Psalm 139:23-24 — 23 Search me, O God, and know my heart; test me and know my anxious thoughts. 24 See if there is any offensive way in me, and lead me in the way everlasting.

Romans 12:2 — Do not conform any longer to the pattern of this world, but be transformed by the renewing of your mind. Then you will be able to test and approve what God’s will is—his good, pleasing and perfect will.

1 John 2:15-17 — 15 Do not love the world or anything in the world. If anyone loves the world, the love of the Father is not in him. 16 For everything in the world—the cravings of sinful man, the lust of his eyes and the boasting of what he has and does—comes not from the Father but from the world. 17 The world and its desires pass away, but the man who does the will of God lives forever.

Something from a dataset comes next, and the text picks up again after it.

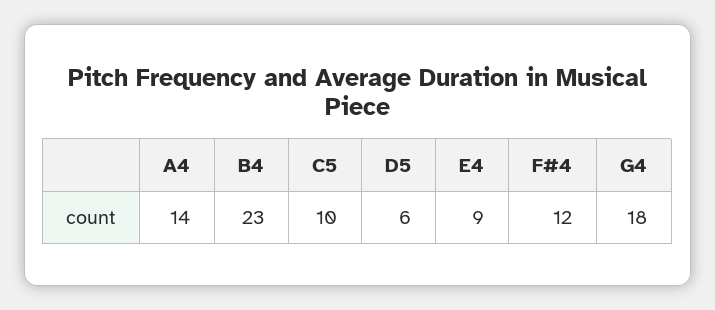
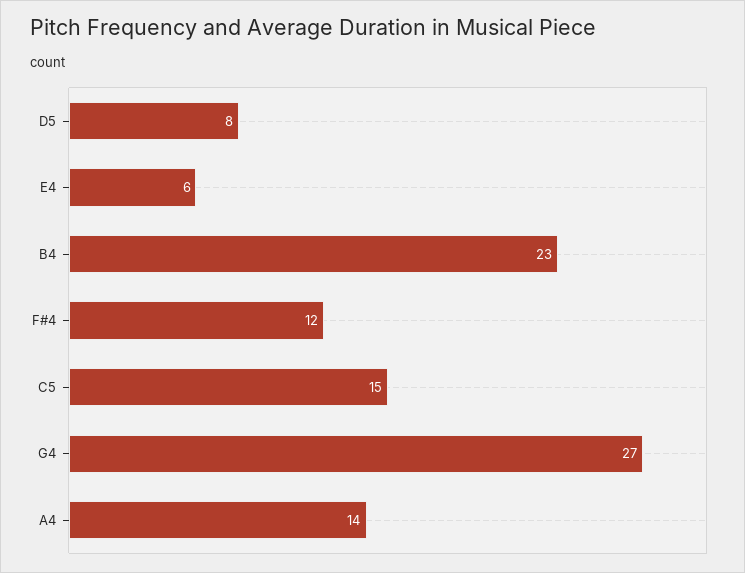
C5: 10 -> 15
D5: 6 -> 8
E4: 9 -> 6
G4: 18 -> 27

Ephesians 6:10-18 — The Armor of God

Romans 6-8 — Three Chapters on Change

Psalm 51 — David’s prayer after he was exposed as an adulterer and murderer

Psalm 119 — The longest chapter in the Bible, but worth it

Psalm 19 — A great prayer of reflection

Only a fraction of the present body of professing Christians are solidly appropriating the justifying work of Christ in their lives. Many have so light an apprehension of God’s holiness and of the extent and guilt of their sin, that consciously they see little need for justification. Below the surface, however, they are deeply guilt-ridden and insecure. Many others have a theoretical commitment to this doctrine, but in their day-to-day existence they rely on their sanctification for justification … drawing their assurance of acceptance with God from their sincerity … their recent religious performance or the relative infrequency of their conscious, willful disobedience. Few start each day with a thoroughgoing stand upon Luther’s platform: you are accepted, looking outward in faith and claiming the wholly alien righteousness of Christ as the only ground for acceptance, relaxing in that quality of trust which will produce increasing sanctification as faith is active in love and gratitude.

- Richard Lovelace

Our union with Christ Jesus is his project, his workmanship, his work. … We will complete the good he has obligated us to complete because he has already completed it. Again, that doesn’t mean we sit around, waiting for the Lord to lift our hand to do what he wants, any more than we wait to pray until he physically opens our mouth and breathes air through our vocal cords. What it does mean, though, is that we can be courageous in our faith — we can boldly pursue godly living because he has made us able to do so.